Realizzare nuovi termovalorizzatori è sempre complesso, si tratta di opere impattanti sia dal punto di vista delle persone, sia per quanto riguarda il territorio. Ma la stima di A2a è che i termovalorizzatori oggi già esistenti (o, al più, già autorizzati) siano sufficienti per la produzione dell’idrogeno necessario alla mobilità dei mezzi pesanti e dei (pochi) treni che useranno questo elemento per muoversi.
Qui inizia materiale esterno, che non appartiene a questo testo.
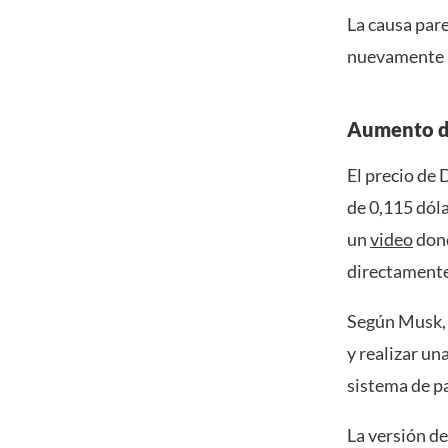
La causa par
nuevamente l
Aumento de
El precio de
de 0,115 dóla
un
video
dond
directamente 
Según Musk, 
y realizar un
sistema de p
La versión d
«Ci sono almeno tre esigenze fondamentali – ha concluso Mazzoncini -. per procedere con una svolta energetica corretta. La prima è la costruzione di Gigafactory, ne servono almeno 160 nel mondo. Un altro è quello delle reti. Soltanto a Milano dobbiamo raddoppiare la potenza energetica, il che significa circa due miliardi d’investimenti. Da notare, però, che dal 1975 al 2016 non è stata realizzata neanche una cabina primaria d’alimentazione in più (un complesso grande come un campo da calcio), mentre ne serviranno sette o otto nei prossimi anni, oltre a 1.000 secondarie e a 2.000 km di reti elettriche. Significa “disfare” completamente la città. Infine, bisogna concentrarsi sull’economia circolare, sul riciclo delle batterie delle auto elettriche, per esempio, un po’ come sta avvenendo con la siderurgia che usa i rottami per alimentarsi. Possiamo creare una filiera del riciclo. Tra l’altro, per restare all’attualità, stiamo vedendo un aumento dei costi dell’energia proprio nel momento in cui l’Europa si dota di un sistema che la rende quasi autonoma. È una delle ultime volte che la geopolitica influirà sul prezzo dell’energia e chi dice che questo è il costo della transizione energetica dice qualcosa di falso e di poco onesto intellettualmente».